Women have been going to sea for centuries. Three of the fiercest pirates during the golden age of piracy were Anne Bonny, Mary Read and Grace O’Malley. A Google search on any will make for interesting reading!
Of course, as many found out, pirating is a dead-end job. (Literally). As the centuries progressed, many women went to sea with their captain husbands, and when their mate fell ill (or died) some ended up saving the ship due to their knowledge of sailing gleaned from their husbands.
It was a natural progression from wives accompanying husbands and raising families aboard ship to women serving as both stewardesses and nurses. In 1862 during the American Civil War, nine women joined the crew of the Red Rover to tend the wounded. Six of them were Black and three were nuns. The Red Rover thus has the distinction of being the nation’s first hospital ship.
A woman named Philomene Daniels was 42 years old when she decided to help her husband run a steamboat that operated on Lake Champlain, running from the Canadian province of Quebec down through New York State and Vermont.

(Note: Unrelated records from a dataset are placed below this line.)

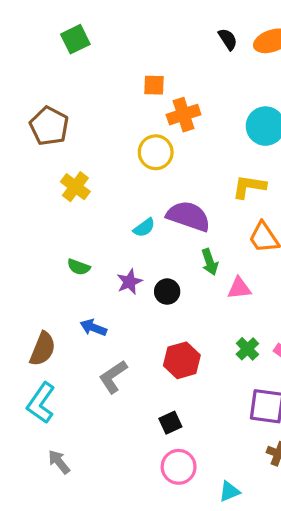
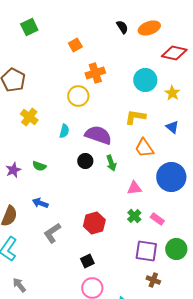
orange square: (154, 85) -> (75, 45), moved, turned -32
cyan semicircle: (144, 228) -> (64, 131), moved, turned -40
green semicircle: (79, 267) -> (39, 166), moved
purple star: (129, 282) -> (13, 170), moved
pink triangle: (239, 288) -> (134, 188), moved
black circle: (167, 292) -> (85, 161), moved

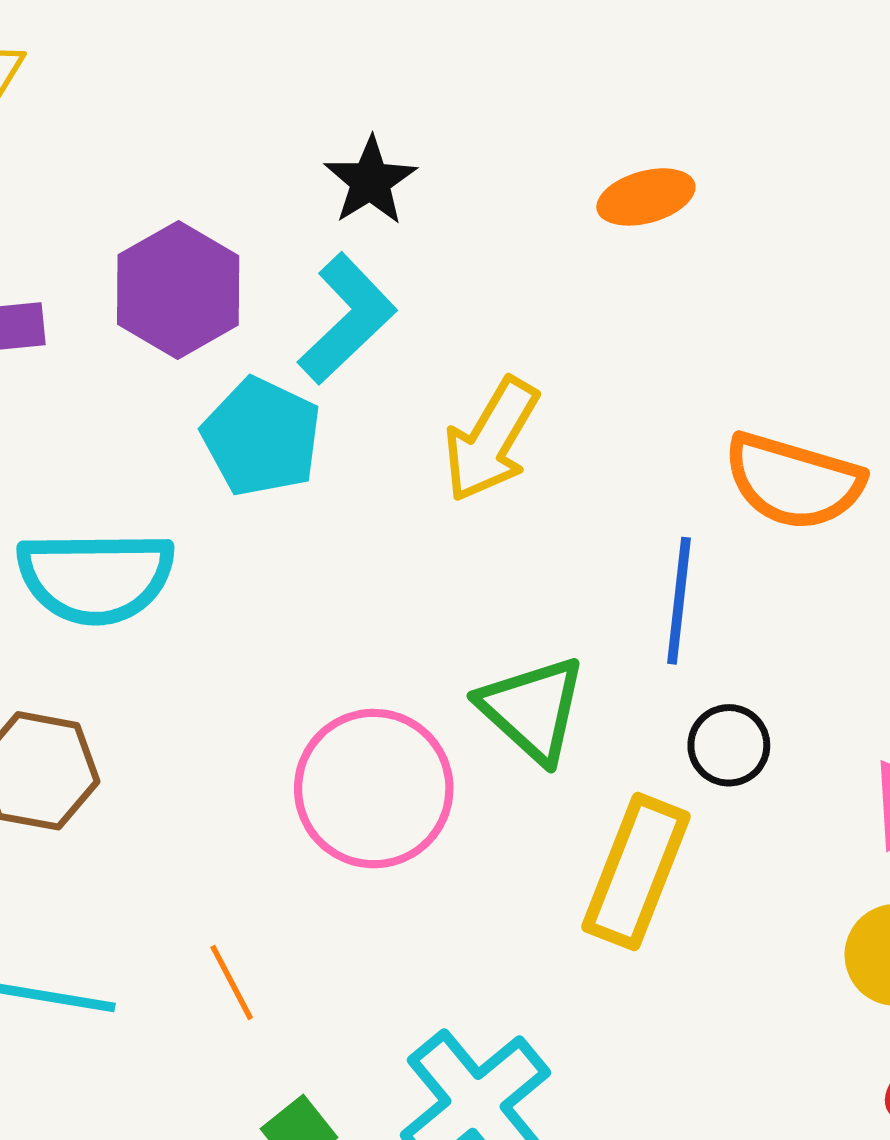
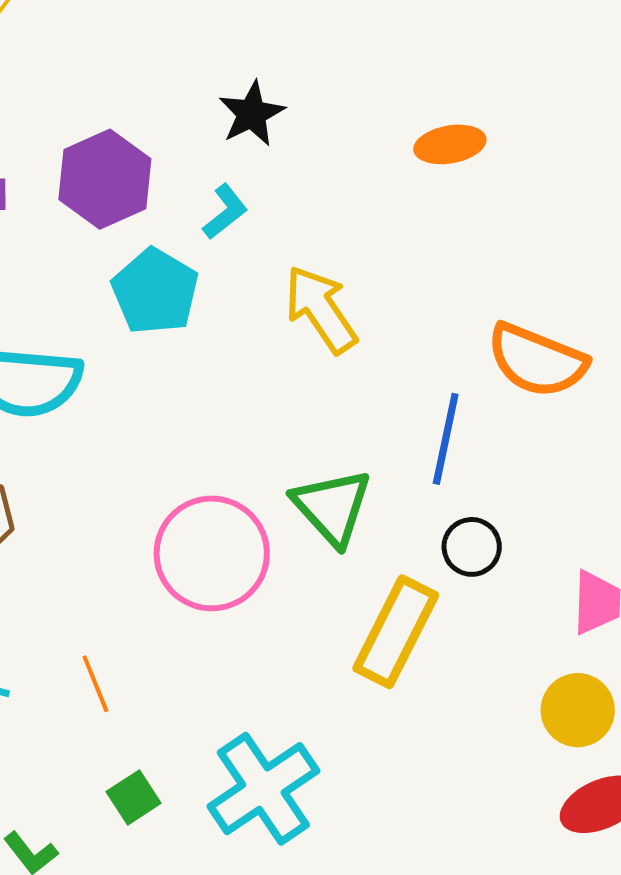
cyan L-shape: (347, 319) -> (225, 212), size x0.6
yellow arrow: (491, 440) -> (321, 309), turned 110

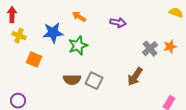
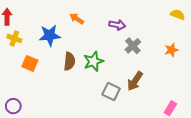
green star: (78, 46) -> (93, 61), moved
gray cross: (150, 49) -> (133, 46), moved
brown semicircle: (72, 80) -> (69, 61), moved, turned -84
gray square: (94, 81) -> (111, 92), moved

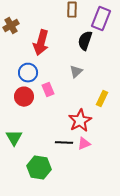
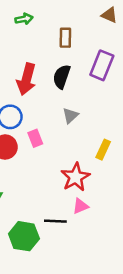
purple rectangle: (101, 19) -> (102, 65), moved
black semicircle: (85, 41) -> (62, 77), moved
black line: (64, 143) -> (55, 221), moved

The Daniels Steamboat Line, as it was called, ferried both passengers and iron ore; Philomene took the wheel as a fully accredited pilot, and when her husband passed in 1903, she took over running the operation.
Stewardess and later nurse Violet Jessop survived not only the sinking of the RMS Titanic in 1912, but also escaped with her life when the Titanic’s sister ship RMS Britannic, requisitioned by the British government and serving as His Majesty’s Hospital Ship (HMHS) Britannic, hit a mine in the Aegean Sea and sank in 1916. (Curiously, Jessop also served aboard the first built of the Olympic class sisters, RMS Olympic, being almost certainly the only person to serve aboard all three of the White Star Line super liners).
By the 1930’s women were accepted (if sometimes grudgingly) members of ship crews, serving as stewardess (with a block of up to ten staterooms and passengers to look after), matron, housekeeping, nurse, hair dresser and other roles that we would consider quite sexist today.